═════ Data extract

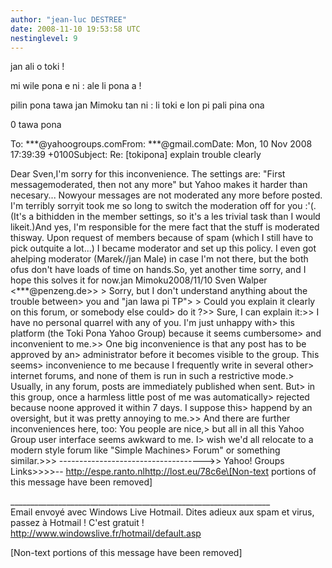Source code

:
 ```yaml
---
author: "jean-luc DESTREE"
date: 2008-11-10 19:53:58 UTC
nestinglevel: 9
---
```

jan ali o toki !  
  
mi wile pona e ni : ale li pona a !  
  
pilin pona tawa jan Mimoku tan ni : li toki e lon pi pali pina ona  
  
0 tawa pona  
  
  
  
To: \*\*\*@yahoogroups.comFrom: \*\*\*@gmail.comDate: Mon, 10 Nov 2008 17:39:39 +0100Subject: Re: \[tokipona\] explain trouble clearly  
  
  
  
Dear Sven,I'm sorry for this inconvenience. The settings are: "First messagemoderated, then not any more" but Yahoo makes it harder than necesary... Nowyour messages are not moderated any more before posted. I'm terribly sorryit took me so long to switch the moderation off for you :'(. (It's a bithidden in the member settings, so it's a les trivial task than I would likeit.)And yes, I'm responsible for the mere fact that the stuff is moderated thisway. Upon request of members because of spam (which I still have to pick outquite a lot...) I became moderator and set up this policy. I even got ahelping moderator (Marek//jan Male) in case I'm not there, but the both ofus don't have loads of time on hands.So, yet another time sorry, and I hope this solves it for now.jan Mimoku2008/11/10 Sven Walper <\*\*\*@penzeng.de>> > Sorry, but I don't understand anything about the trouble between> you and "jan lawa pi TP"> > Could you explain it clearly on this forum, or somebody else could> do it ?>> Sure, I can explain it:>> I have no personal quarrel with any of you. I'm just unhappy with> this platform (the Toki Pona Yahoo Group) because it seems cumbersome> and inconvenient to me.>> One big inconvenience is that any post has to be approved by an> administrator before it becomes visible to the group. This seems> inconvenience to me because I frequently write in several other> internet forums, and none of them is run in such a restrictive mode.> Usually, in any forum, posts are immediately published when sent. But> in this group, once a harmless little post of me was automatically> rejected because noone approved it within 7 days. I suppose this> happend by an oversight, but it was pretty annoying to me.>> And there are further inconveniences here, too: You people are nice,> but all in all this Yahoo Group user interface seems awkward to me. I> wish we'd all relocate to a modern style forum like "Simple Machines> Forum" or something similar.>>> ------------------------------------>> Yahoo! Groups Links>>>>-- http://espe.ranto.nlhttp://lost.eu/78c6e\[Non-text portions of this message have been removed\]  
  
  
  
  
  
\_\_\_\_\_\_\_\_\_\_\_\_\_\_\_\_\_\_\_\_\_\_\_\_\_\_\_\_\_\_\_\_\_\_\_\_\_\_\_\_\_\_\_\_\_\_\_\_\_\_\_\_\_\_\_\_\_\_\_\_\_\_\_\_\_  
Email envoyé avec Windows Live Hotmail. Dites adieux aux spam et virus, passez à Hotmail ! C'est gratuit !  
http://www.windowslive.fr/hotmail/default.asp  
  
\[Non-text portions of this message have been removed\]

══════════
═════ Data extract

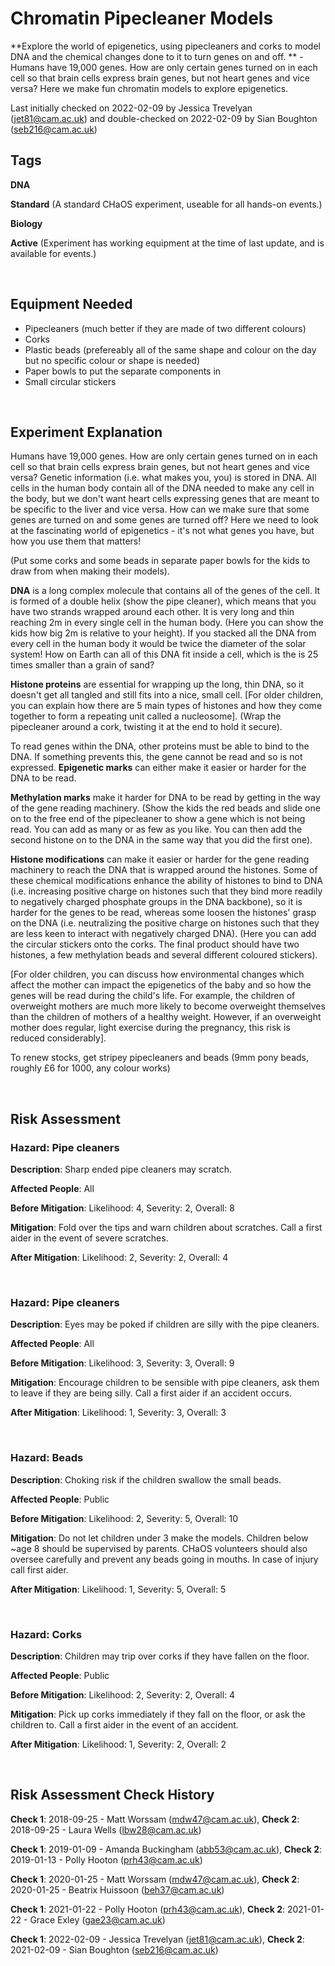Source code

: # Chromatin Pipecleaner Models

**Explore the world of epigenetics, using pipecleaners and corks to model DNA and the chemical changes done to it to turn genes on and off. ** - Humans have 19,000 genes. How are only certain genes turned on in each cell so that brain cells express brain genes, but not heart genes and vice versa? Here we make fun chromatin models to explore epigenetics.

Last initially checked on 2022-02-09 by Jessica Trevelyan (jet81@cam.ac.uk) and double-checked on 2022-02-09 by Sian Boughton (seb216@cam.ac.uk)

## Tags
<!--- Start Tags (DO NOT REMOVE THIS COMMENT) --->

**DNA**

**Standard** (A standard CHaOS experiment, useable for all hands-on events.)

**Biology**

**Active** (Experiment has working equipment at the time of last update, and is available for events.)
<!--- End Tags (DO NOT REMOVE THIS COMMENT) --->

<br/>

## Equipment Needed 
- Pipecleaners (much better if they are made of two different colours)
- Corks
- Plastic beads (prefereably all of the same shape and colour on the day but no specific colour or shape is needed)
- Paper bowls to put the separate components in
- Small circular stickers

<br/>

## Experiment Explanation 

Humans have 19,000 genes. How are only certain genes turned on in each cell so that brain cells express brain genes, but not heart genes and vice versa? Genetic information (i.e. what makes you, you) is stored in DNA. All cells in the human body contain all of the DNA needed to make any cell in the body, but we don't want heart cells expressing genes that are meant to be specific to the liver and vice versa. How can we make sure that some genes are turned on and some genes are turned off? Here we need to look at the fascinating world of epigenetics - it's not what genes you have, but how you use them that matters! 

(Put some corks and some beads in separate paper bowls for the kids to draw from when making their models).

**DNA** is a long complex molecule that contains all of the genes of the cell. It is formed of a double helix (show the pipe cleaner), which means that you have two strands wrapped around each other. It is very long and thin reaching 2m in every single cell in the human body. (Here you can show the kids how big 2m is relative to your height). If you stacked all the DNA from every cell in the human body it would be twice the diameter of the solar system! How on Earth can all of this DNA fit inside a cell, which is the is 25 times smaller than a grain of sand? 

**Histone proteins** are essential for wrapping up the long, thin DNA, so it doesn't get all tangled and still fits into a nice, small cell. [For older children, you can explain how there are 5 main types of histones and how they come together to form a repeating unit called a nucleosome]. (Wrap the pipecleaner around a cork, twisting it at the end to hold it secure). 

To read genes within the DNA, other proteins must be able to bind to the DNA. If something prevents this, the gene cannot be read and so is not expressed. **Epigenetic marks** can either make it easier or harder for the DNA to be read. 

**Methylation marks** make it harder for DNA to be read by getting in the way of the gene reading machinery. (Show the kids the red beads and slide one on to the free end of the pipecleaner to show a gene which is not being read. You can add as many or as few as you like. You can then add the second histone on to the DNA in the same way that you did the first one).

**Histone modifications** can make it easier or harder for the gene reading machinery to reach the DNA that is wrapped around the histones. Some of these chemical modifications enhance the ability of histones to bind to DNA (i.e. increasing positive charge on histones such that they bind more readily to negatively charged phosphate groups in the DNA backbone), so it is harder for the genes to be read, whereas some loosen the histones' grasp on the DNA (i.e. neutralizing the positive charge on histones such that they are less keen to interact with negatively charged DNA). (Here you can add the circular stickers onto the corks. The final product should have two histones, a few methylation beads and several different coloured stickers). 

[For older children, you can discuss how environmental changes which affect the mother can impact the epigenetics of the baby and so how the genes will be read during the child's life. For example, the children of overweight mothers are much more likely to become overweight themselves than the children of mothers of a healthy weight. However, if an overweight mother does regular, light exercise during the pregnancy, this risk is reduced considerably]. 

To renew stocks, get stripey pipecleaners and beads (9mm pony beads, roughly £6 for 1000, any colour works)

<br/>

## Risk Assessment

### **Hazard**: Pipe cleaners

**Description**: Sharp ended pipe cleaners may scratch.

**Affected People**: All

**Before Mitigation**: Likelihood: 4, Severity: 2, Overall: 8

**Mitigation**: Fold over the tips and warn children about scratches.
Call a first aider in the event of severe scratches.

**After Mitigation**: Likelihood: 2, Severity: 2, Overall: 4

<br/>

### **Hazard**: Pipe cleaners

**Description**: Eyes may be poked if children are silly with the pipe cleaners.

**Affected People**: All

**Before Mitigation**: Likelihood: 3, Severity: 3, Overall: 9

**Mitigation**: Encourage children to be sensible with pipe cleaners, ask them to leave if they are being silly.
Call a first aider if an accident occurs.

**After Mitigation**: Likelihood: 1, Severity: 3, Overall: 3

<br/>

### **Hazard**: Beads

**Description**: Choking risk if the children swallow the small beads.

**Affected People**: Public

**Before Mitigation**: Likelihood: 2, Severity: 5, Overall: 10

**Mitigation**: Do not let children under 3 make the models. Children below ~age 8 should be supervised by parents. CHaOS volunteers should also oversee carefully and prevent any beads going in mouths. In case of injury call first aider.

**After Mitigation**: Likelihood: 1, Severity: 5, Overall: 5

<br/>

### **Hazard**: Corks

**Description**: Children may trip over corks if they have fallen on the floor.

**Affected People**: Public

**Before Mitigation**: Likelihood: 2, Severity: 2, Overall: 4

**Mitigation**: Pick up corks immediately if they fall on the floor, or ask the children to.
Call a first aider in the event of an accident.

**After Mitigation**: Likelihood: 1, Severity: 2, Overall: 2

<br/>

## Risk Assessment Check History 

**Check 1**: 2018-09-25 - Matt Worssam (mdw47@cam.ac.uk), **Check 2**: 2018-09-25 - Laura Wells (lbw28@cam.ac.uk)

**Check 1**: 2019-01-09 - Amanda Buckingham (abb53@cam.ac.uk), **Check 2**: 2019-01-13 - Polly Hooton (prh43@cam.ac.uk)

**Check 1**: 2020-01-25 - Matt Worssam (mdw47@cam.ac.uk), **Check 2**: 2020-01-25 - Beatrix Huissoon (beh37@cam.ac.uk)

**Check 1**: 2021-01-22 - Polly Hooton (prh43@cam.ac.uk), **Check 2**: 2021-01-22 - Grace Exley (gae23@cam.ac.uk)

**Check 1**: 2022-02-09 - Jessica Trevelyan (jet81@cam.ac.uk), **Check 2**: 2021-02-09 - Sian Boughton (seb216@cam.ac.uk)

══════════

● **What the task asks**: Go over the data and return every line that includes the word "Mitigation".

● **Response for this exercise**:
**Before Mitigation**: Likelihood: 4, Severity: 2, Overall: 8
**Mitigation**: Fold over the tips and warn children about scratches.
**After Mitigation**: Likelihood: 2, Severity: 2, Overall: 4
**Before Mitigation**: Likelihood: 3, Severity: 3, Overall: 9
**Mitigation**: Encourage children to be sensible with pipe cleaners, ask them to leave if they are being silly.
**After Mitigation**: Likelihood: 1, Severity: 3, Overall: 3
**Before Mitigation**: Likelihood: 2, Severity: 5, Overall: 10
**Mitigation**: Do not let children under 3 make the models. Children below ~age 8 should be supervised by parents. CHaOS volunteers should also oversee carefully and prevent any beads going in mouths. In case of injury call first aider.
**After Mitigation**: Likelihood: 1, Severity: 5, Overall: 5
**Before Mitigation**: Likelihood: 2, Severity: 2, Overall: 4
**Mitigation**: Pick up corks immediately if they fall on the floor, or ask the children to.
**After Mitigation**: Likelihood: 1, Severity: 2, Overall: 2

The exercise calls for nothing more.